Амирхан, внешне никак не отреагировав на упоминание о детях, опять замолчал.
Тамара почти физически ощущала, как почва уходит у неё из-под ног. Неужели счастье утеряно безвозвратно?.. Из последних сил она пыталась сохранить присутствие духа:
– Что же теперь делать? Что мы с тобой натворили, Амирка…
Амирхан рывком приподнялся и, застонав, опустился обратно на подушку. С минуту передохнув, сел по-азиатски, не свешивая ног с кровати. Глаза его горели ненавистью. Это был уже чужой, злой и язвительный, не сдерживающий себя мужчина. Кривившимися от ярости губами он медленно произнёс, почти прошипел:
– Надеюсь, ты понимаешь, что теперь мы не сможем жить рядом. Или я
убью кого-то из вас, а лучше обоих сразу, или ещё что-нибудь случится. Уходи, не хочу тебя видеть. Ублажай своего нового повелителя! Шлюха начальницкая…
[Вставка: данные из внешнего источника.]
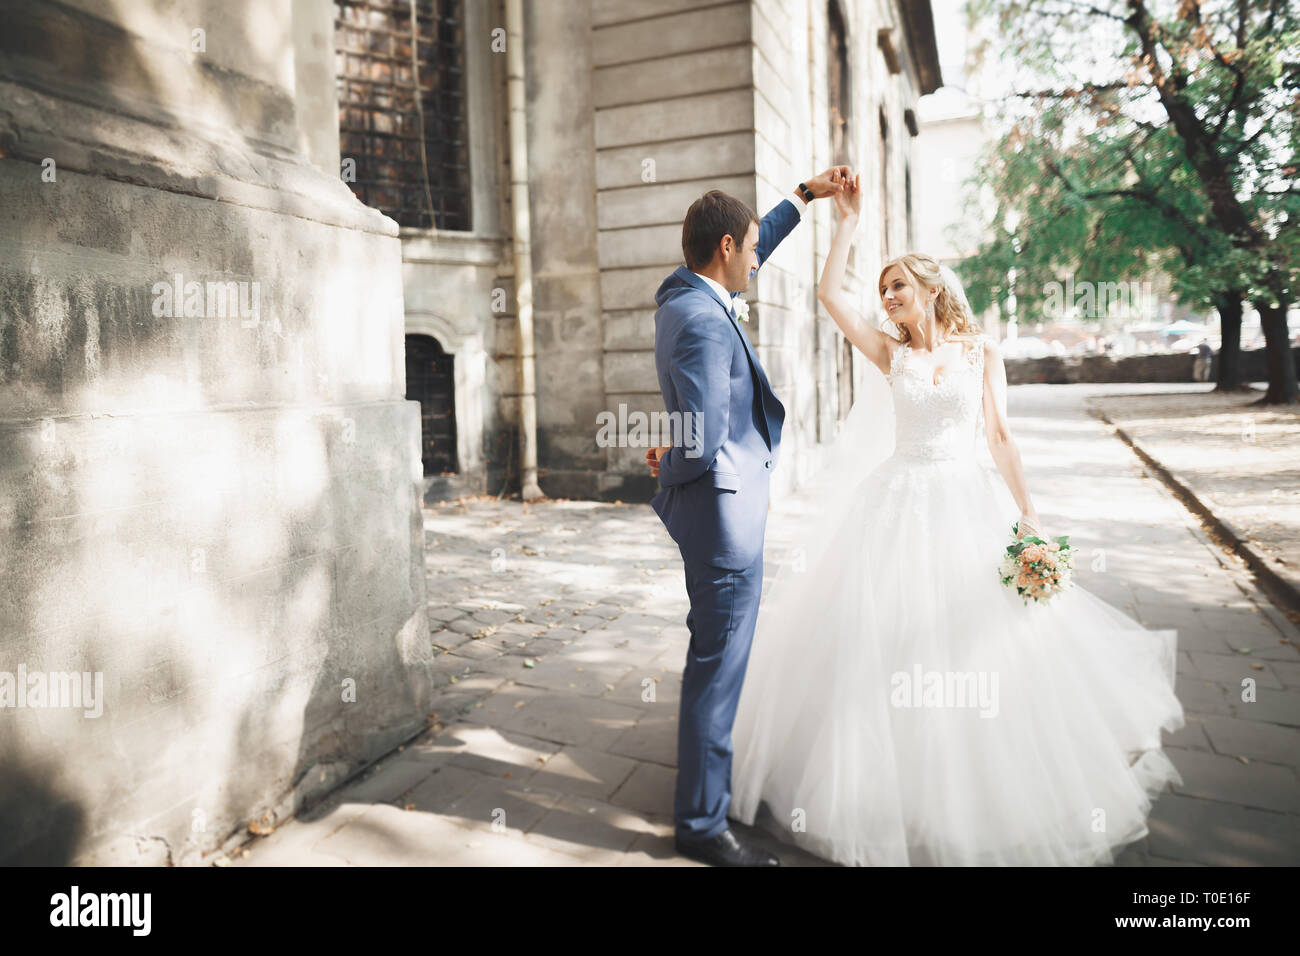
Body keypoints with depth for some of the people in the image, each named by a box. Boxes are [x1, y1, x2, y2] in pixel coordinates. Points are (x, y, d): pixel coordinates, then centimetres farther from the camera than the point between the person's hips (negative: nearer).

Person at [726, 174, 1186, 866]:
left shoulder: (983, 352, 3)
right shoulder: (891, 354, 4)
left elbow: (999, 436, 2)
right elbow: (829, 293, -4)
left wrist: (1027, 513, -3)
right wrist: (847, 220, -3)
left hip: (967, 503, 0)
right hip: (898, 503, 0)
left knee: (976, 641, 4)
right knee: (884, 639, 1)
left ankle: (979, 792, 26)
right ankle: (886, 784, 18)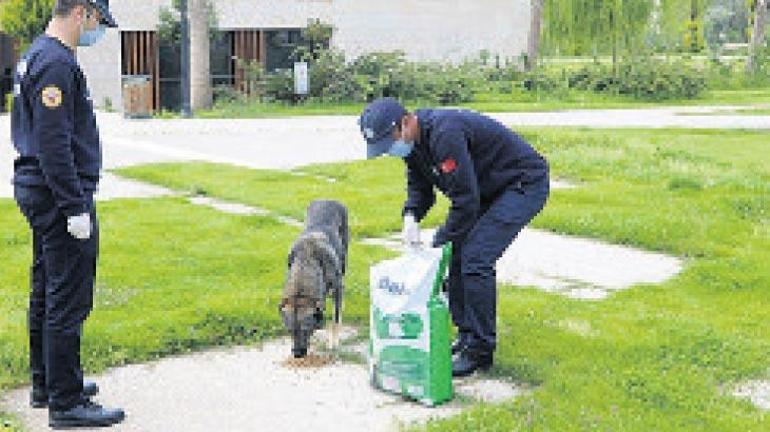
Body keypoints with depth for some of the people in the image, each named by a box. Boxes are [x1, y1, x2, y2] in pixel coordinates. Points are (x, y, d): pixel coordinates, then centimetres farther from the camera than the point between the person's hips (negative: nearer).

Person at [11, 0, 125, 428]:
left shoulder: (36, 57, 16)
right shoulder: (57, 64, -17)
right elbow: (54, 144, -23)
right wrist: (76, 208, -21)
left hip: (37, 192, 11)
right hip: (59, 196, -11)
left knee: (46, 295, 18)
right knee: (68, 301, -6)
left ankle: (46, 384, 30)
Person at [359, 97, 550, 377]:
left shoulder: (444, 133, -32)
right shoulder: (413, 141, -2)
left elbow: (465, 200, -31)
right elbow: (419, 187, 11)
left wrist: (439, 245, -21)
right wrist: (411, 217, -10)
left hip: (525, 184, -10)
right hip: (488, 190, 10)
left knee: (475, 258, -18)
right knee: (455, 255, 5)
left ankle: (480, 351, -8)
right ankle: (467, 337, 17)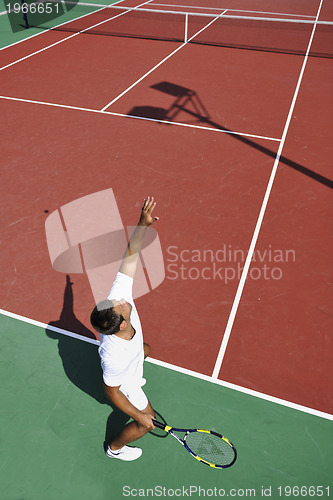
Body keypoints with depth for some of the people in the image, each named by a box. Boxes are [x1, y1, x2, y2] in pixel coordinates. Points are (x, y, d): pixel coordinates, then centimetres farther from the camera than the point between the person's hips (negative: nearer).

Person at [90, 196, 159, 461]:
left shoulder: (118, 295, -39)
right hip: (122, 383, -6)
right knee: (146, 423, 17)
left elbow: (131, 255, -35)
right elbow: (112, 391, -29)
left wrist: (142, 225, -44)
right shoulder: (114, 355, -48)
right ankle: (116, 448, 47)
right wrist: (138, 415, -18)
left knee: (146, 350, 38)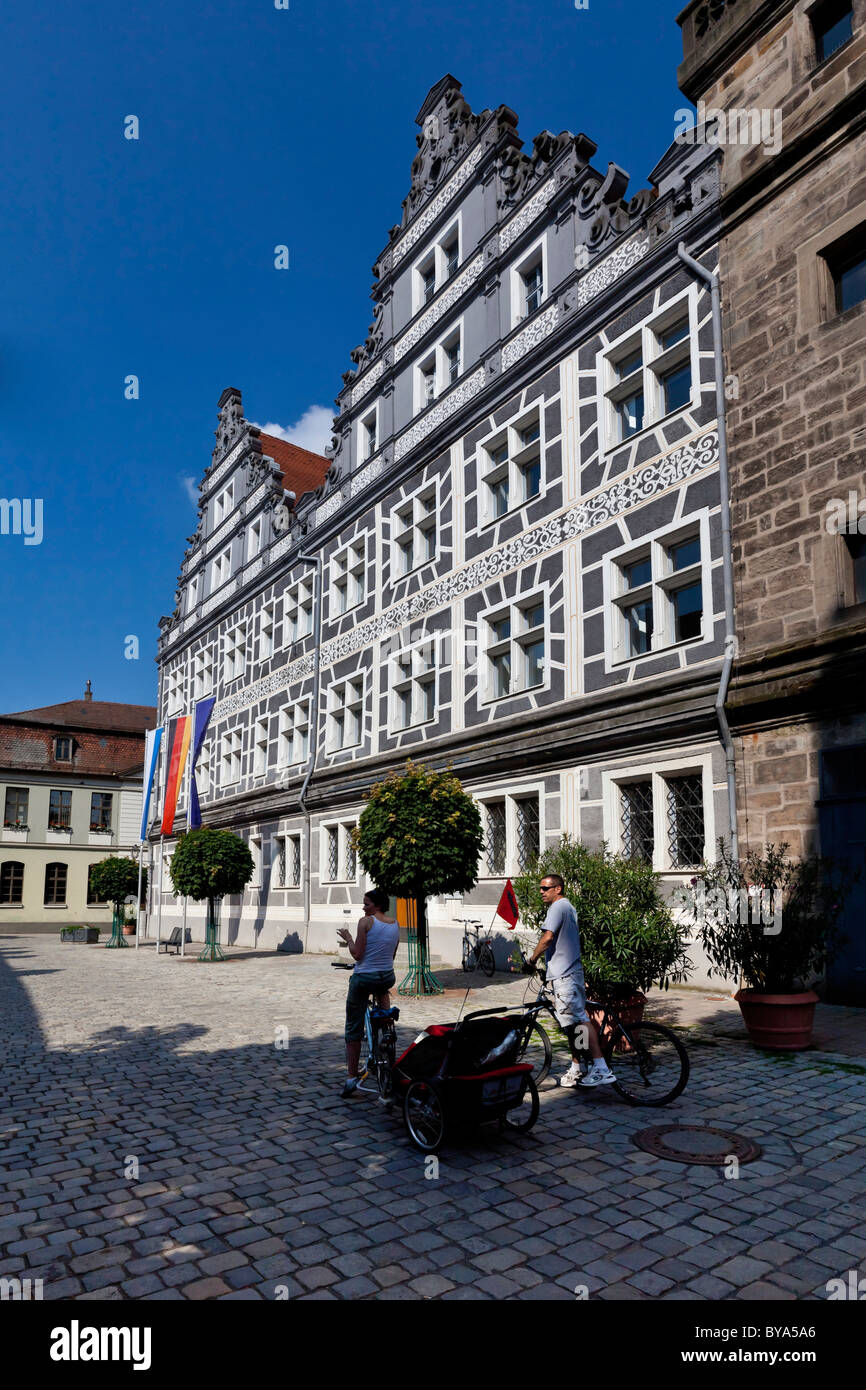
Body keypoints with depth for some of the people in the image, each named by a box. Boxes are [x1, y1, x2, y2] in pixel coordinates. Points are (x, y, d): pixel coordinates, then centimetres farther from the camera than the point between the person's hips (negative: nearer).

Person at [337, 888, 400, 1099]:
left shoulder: (366, 922, -11)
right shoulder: (395, 924, 7)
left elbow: (357, 954, -12)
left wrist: (348, 938, 3)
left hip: (364, 978, -4)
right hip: (387, 977, 4)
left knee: (353, 1029, 7)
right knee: (382, 987, 41)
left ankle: (352, 1077, 8)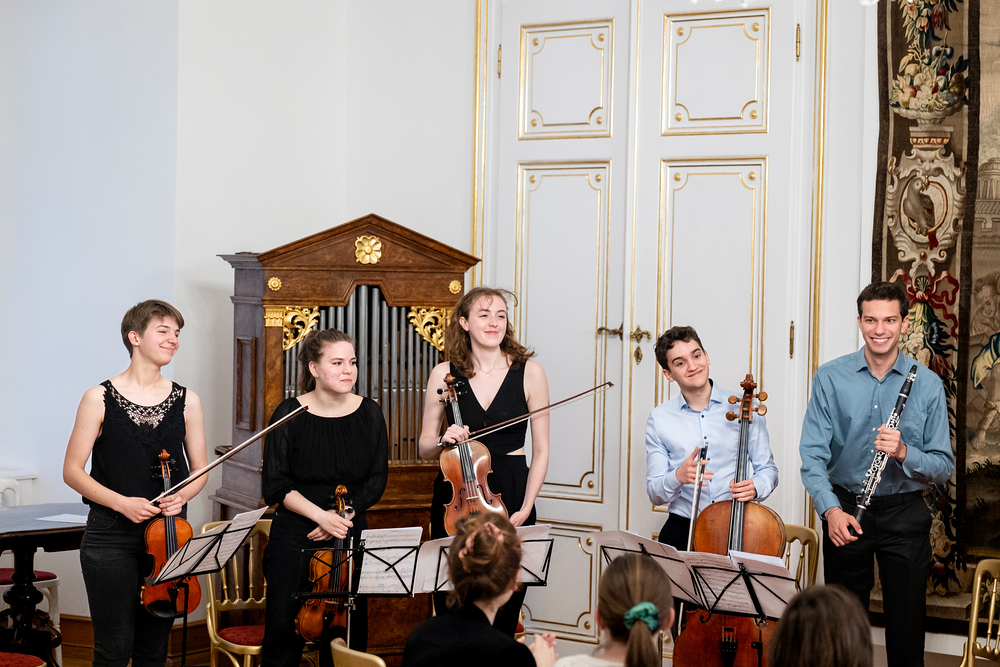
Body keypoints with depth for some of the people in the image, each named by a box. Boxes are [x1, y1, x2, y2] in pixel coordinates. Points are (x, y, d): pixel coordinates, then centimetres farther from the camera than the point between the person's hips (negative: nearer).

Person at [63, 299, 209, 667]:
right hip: (111, 538, -3)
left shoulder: (186, 400, 6)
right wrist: (121, 502, -15)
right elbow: (73, 471, -1)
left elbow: (200, 470, 12)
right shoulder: (100, 398, -2)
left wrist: (181, 495, -10)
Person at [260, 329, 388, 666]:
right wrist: (320, 515, -18)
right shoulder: (289, 414, -6)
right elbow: (275, 486, -7)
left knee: (348, 632, 4)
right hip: (295, 535, -2)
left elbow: (376, 481, 3)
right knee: (284, 631, 0)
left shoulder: (369, 414, 1)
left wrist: (343, 515, -11)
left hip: (350, 533, 2)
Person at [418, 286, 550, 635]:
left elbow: (541, 451, 2)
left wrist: (525, 508, -7)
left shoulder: (529, 371, 0)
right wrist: (442, 441, -12)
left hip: (511, 495, -1)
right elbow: (424, 447, 10)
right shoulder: (444, 374, 3)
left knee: (504, 610, 2)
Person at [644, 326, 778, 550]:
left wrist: (755, 487, -12)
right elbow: (655, 493, 5)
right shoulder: (659, 419, 5)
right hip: (683, 529, 0)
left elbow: (768, 469, 11)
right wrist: (677, 477, -17)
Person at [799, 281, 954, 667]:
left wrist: (904, 453, -22)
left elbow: (943, 466, -2)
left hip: (905, 515, 0)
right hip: (846, 509, 0)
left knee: (907, 623, 5)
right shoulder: (831, 378, -3)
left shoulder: (927, 385, -2)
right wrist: (831, 509, -23)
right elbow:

Амирхан снова отвернулся, давая понять, что разговор закончен. Тамара с полными слёз глазами, ватными ногами вышла из палаты, куда тут же торопливо зашла беременная блондинка – её удачливая соперница.
У ворот больницы, как и в прошлый её безрадостный визит к идущему на поправку мужу, словно по волшебству, возникла служебная машина Богатырёва. Тамара, не раздумывая, шагнула к любезно распахнутой перед ней дверце. Ей было отныне всё равно – назад дороги она уже не видела… Что же касается созревающего под её сердцем будущего четвёртого ребёнка, то рожать его теперь она не видела никакого смысла.